• Available records:

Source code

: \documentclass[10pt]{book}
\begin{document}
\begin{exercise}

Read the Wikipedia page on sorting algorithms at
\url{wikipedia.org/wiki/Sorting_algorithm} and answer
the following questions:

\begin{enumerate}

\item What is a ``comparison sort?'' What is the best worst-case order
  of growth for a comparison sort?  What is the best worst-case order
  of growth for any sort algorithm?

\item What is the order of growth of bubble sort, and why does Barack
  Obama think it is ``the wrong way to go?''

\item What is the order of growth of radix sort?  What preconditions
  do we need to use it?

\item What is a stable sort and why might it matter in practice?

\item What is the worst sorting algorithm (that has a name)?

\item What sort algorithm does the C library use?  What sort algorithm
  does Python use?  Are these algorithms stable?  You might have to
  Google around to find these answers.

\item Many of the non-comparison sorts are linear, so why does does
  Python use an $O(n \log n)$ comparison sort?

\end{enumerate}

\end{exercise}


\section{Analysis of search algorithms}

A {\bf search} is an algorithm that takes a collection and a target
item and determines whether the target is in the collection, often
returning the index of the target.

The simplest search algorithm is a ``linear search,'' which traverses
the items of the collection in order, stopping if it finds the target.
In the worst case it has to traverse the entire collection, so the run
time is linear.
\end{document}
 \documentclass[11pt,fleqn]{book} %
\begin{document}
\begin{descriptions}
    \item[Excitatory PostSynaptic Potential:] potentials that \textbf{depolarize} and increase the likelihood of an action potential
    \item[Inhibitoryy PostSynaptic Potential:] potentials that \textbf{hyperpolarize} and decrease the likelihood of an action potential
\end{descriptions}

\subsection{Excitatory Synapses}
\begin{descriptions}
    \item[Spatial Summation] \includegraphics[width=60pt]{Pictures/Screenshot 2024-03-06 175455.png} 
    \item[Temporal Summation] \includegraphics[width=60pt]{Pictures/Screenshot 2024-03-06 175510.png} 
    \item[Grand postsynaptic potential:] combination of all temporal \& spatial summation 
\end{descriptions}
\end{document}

• Try it: The answer should be a bare number: how many lines of the material above include "documentclass".

• Output below: 2